Work order: Leave out the pictures, and retype the remaining data exactly.

Available records Block Start

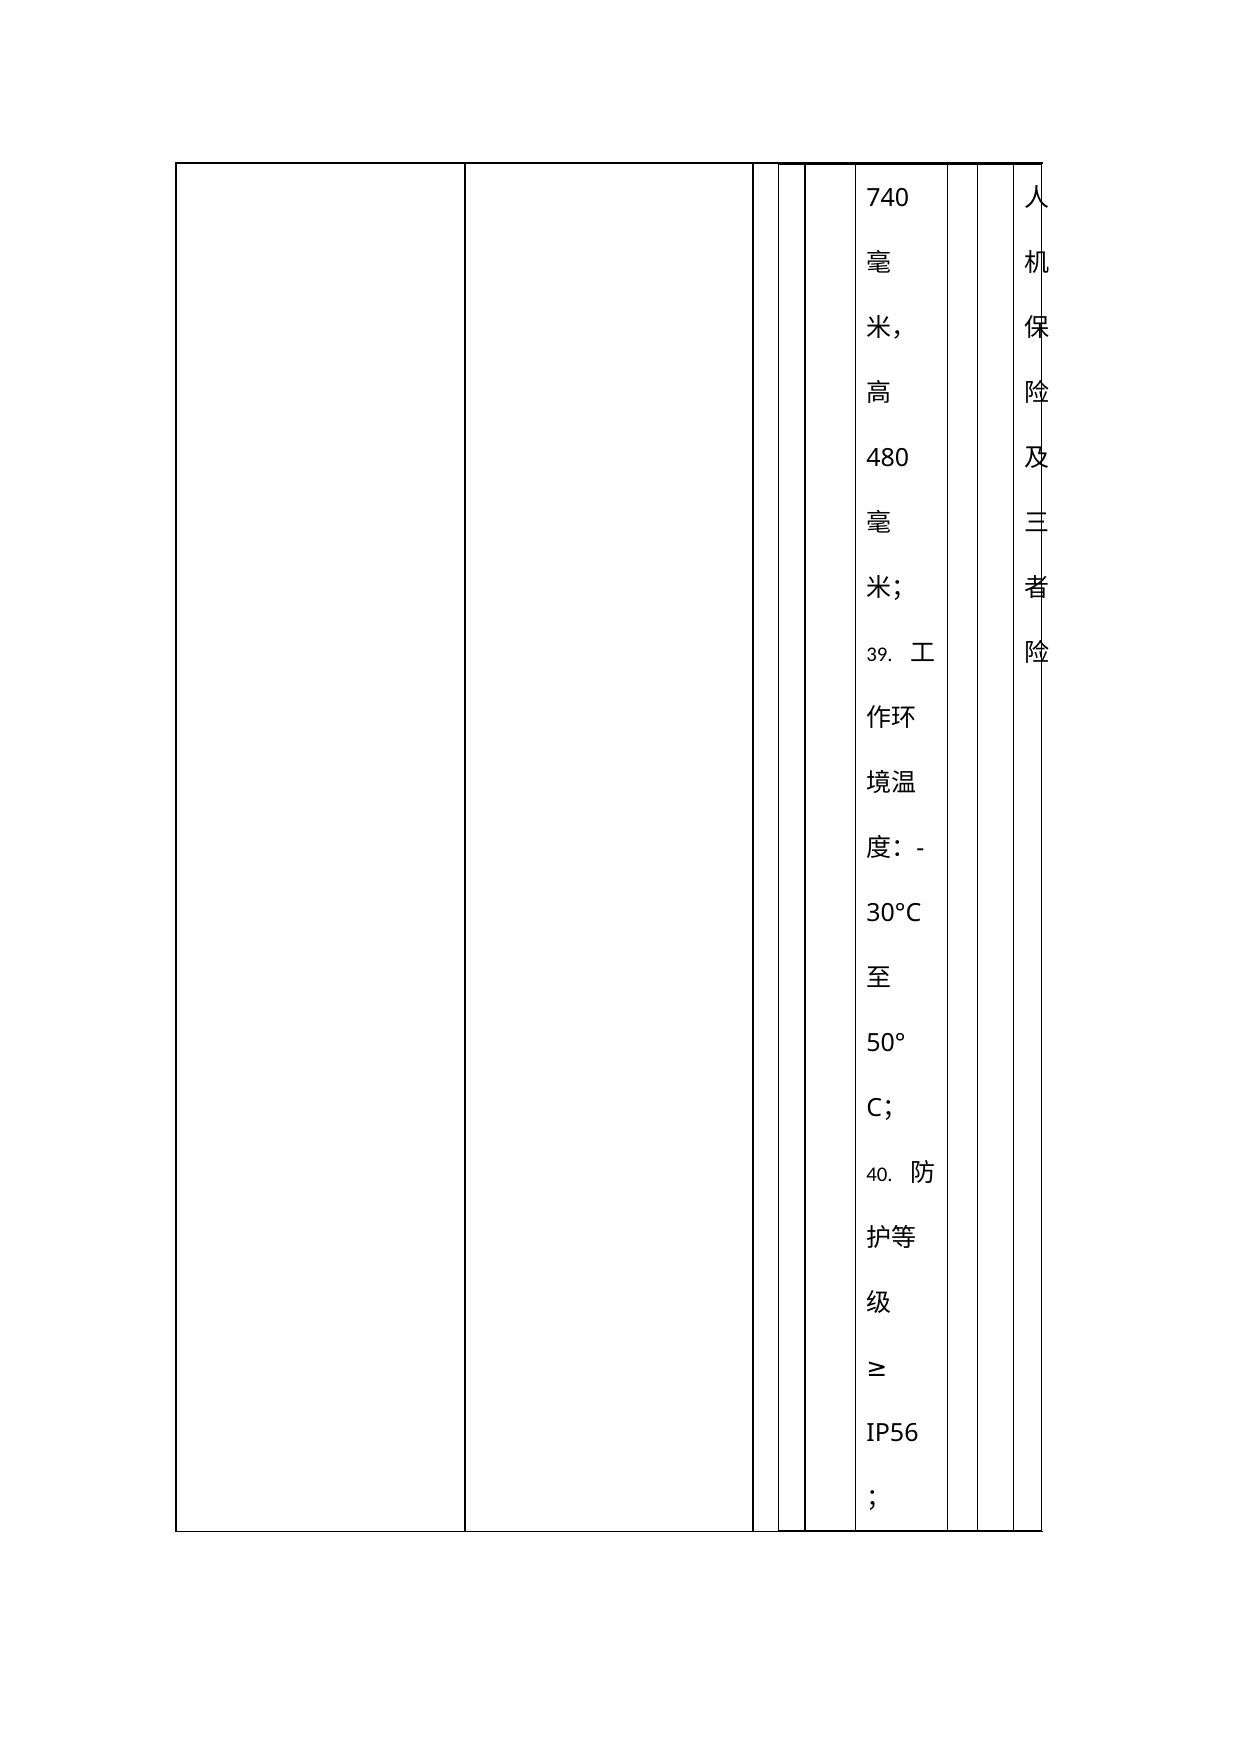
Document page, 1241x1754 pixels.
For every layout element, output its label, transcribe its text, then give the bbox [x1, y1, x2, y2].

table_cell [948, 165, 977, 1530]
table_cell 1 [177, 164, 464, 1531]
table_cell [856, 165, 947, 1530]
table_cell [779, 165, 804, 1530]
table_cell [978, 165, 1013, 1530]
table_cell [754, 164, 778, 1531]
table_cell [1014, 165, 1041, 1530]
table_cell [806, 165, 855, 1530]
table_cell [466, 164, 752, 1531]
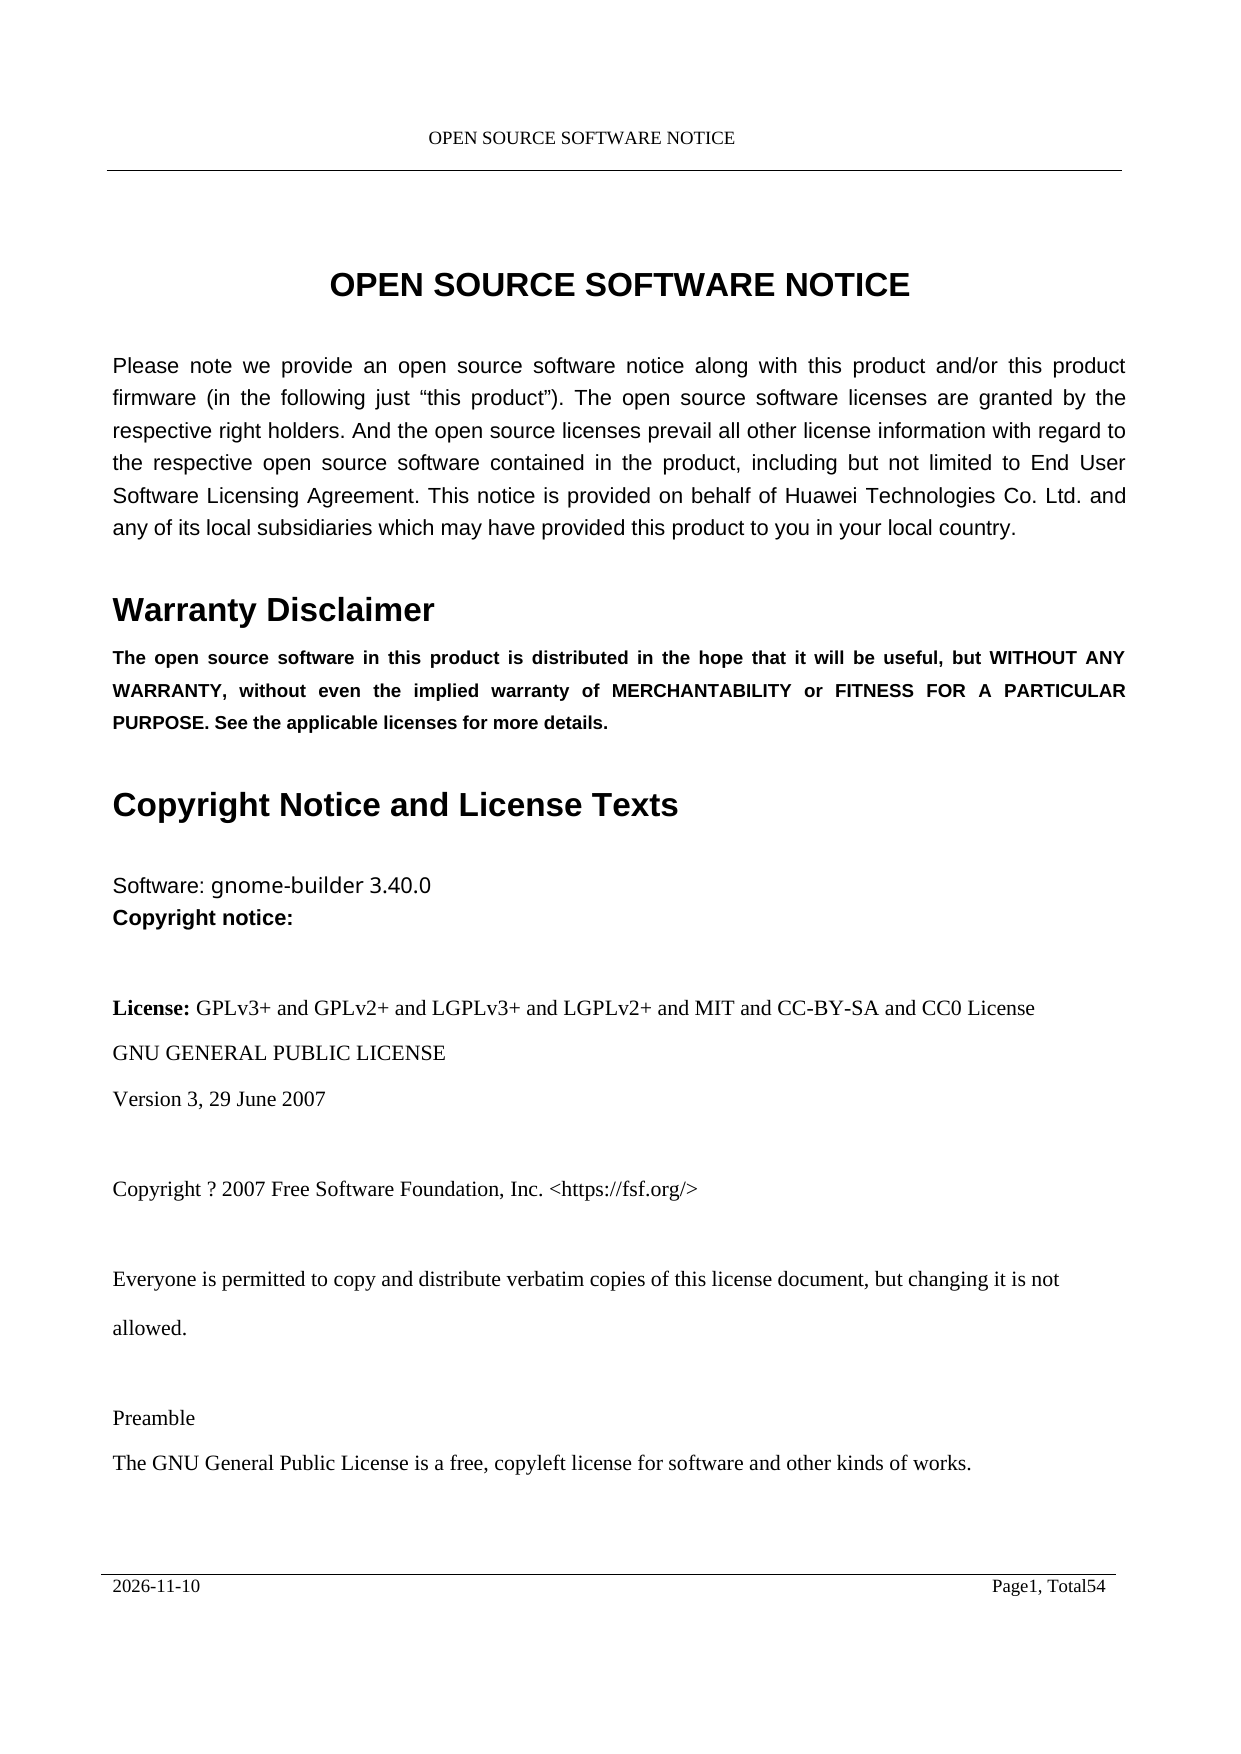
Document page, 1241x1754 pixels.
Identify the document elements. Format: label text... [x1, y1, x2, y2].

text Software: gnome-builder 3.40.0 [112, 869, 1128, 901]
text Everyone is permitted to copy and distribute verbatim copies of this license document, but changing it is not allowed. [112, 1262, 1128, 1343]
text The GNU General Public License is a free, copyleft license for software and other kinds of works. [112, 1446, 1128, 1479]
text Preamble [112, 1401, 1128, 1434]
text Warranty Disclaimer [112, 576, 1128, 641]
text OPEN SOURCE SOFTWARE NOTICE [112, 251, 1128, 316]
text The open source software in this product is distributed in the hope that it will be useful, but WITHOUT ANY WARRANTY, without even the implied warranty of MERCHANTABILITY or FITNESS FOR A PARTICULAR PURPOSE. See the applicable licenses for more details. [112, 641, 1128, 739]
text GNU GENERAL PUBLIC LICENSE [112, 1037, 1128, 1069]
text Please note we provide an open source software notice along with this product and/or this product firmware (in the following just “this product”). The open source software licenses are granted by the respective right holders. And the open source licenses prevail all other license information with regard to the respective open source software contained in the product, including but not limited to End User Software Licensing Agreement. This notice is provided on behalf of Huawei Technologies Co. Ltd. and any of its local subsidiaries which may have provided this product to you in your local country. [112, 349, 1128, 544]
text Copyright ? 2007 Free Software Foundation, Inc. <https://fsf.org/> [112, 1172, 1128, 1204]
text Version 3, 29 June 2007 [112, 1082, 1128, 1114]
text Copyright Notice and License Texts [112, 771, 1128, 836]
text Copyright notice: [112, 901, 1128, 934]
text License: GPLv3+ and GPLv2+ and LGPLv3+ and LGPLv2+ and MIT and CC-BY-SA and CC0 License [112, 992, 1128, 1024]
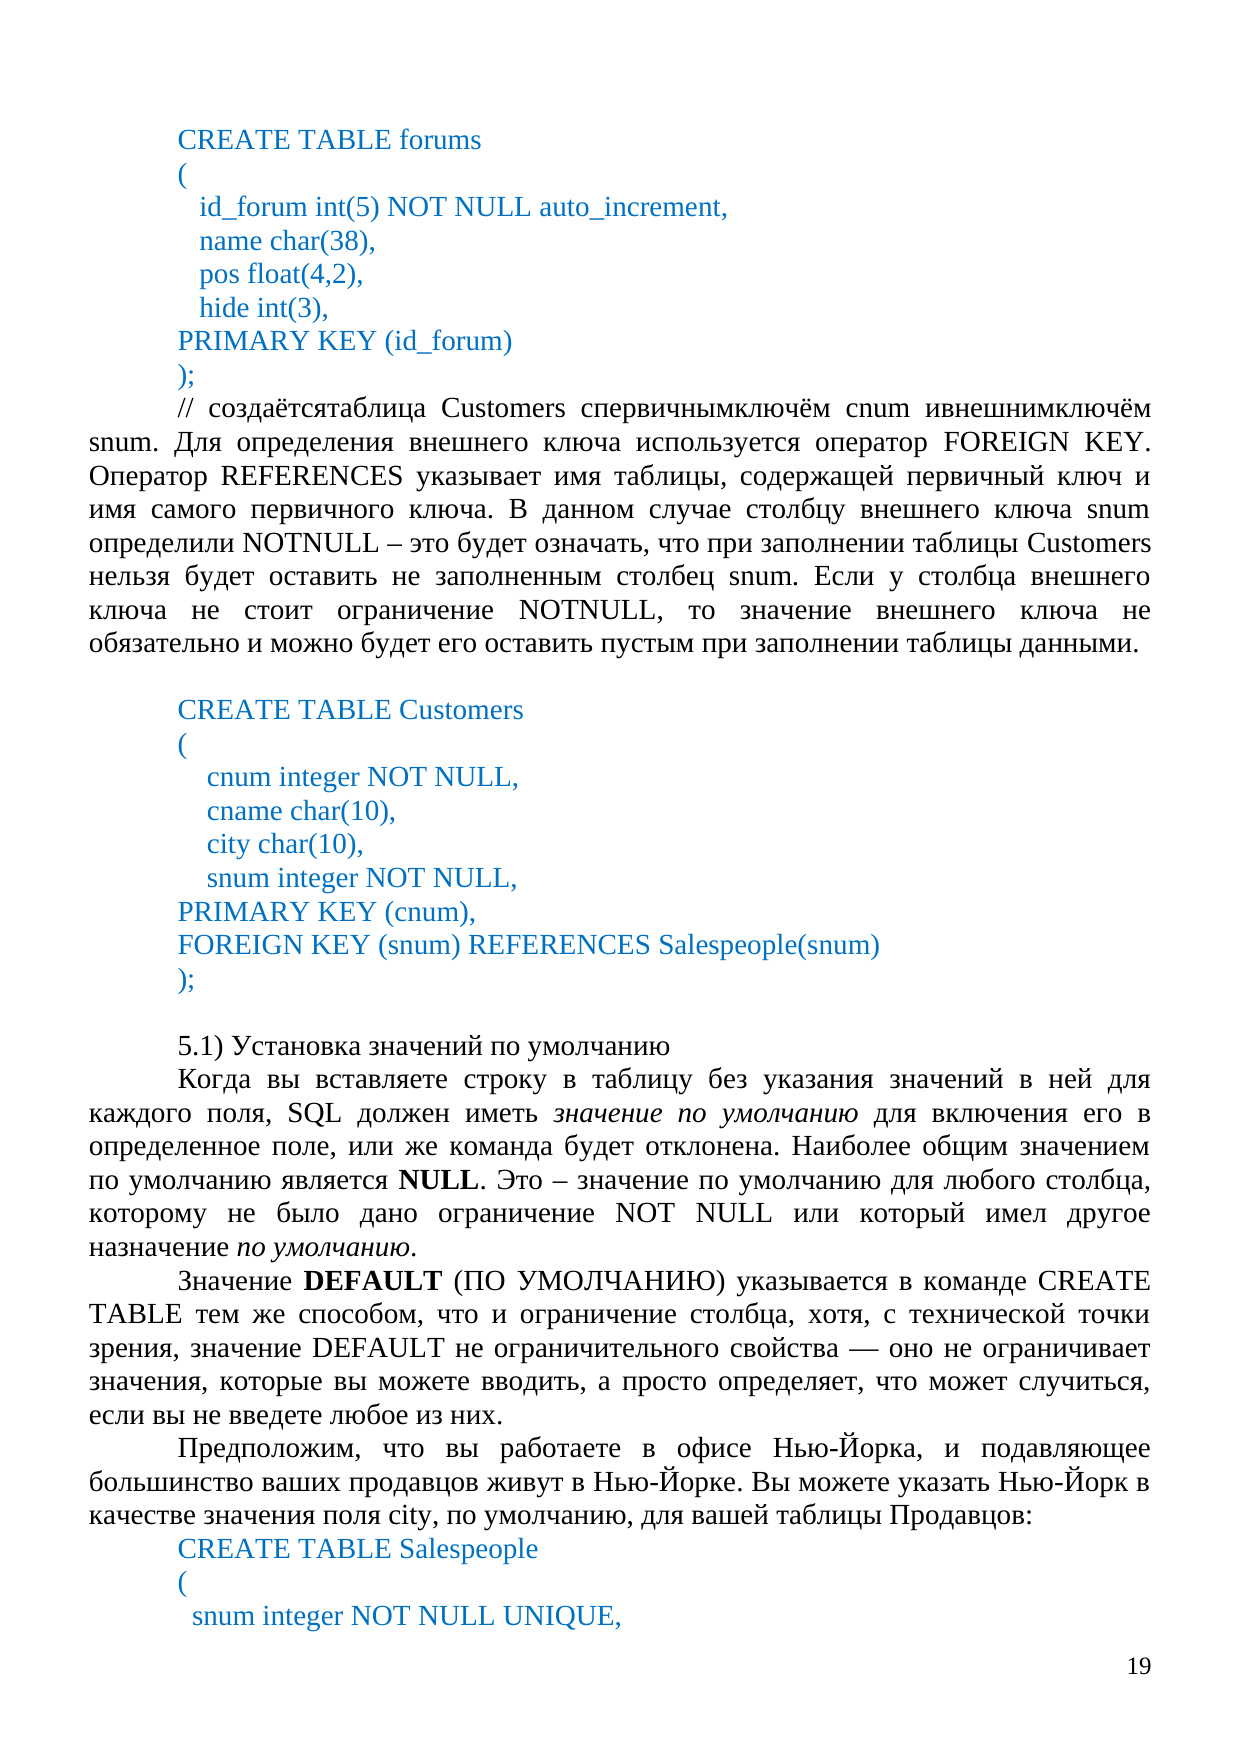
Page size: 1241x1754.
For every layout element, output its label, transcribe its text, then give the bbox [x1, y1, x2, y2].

Available records Block End

Final answer:
Document page, 1241x1754 pixels.
For every layout element, output its label, transcribe its text, then give the bbox [x1, y1, x2, y2].

table_cell [948, 165, 977, 1530]
table_cell 1 [177, 164, 464, 1531]
table_cell [856, 165, 947, 1530]
table_cell [779, 165, 804, 1530]
table_cell [978, 165, 1013, 1530]
table_cell [754, 164, 778, 1531]
table_cell [1014, 165, 1041, 1530]
table_cell [806, 165, 855, 1530]
table_cell [466, 164, 752, 1531]
Document page, 1241x1754 pixels.
Identify the document elements. Format: label text... [x1, y1, x2, y2].

text Software: gnome-builder 3.40.0 [112, 869, 1128, 901]
text Everyone is permitted to copy and distribute verbatim copies of this license document, but changing it is not allowed. [112, 1262, 1128, 1343]
text The GNU General Public License is a free, copyleft license for software and other kinds of works. [112, 1446, 1128, 1479]
text Preamble [112, 1401, 1128, 1434]
text Warranty Disclaimer [112, 576, 1128, 641]
text OPEN SOURCE SOFTWARE NOTICE [112, 251, 1128, 316]
text The open source software in this product is distributed in the hope that it will be useful, but WITHOUT ANY WARRANTY, without even the implied warranty of MERCHANTABILITY or FITNESS FOR A PARTICULAR PURPOSE. See the applicable licenses for more details. [112, 641, 1128, 739]
text GNU GENERAL PUBLIC LICENSE [112, 1037, 1128, 1069]
text Please note we provide an open source software notice along with this product and/or this product firmware (in the following just “this product”). The open source software licenses are granted by the respective right holders. And the open source licenses prevail all other license information with regard to the respective open source software contained in the product, including but not limited to End User Software Licensing Agreement. This notice is provided on behalf of Huawei Technologies Co. Ltd. and any of its local subsidiaries which may have provided this product to you in your local country. [112, 349, 1128, 544]
text Copyright ? 2007 Free Software Foundation, Inc. <https://fsf.org/> [112, 1172, 1128, 1204]
text Version 3, 29 June 2007 [112, 1082, 1128, 1114]
text Copyright Notice and License Texts [112, 771, 1128, 836]
text Copyright notice: [112, 901, 1128, 934]
text License: GPLv3+ and GPLv2+ and LGPLv3+ and LGPLv2+ and MIT and CC-BY-SA and CC0 License [112, 992, 1128, 1024]
Page size: 1241x1754.
For every layout element, output its label, transcribe its text, then give the bbox [x1, y1, x2, y2].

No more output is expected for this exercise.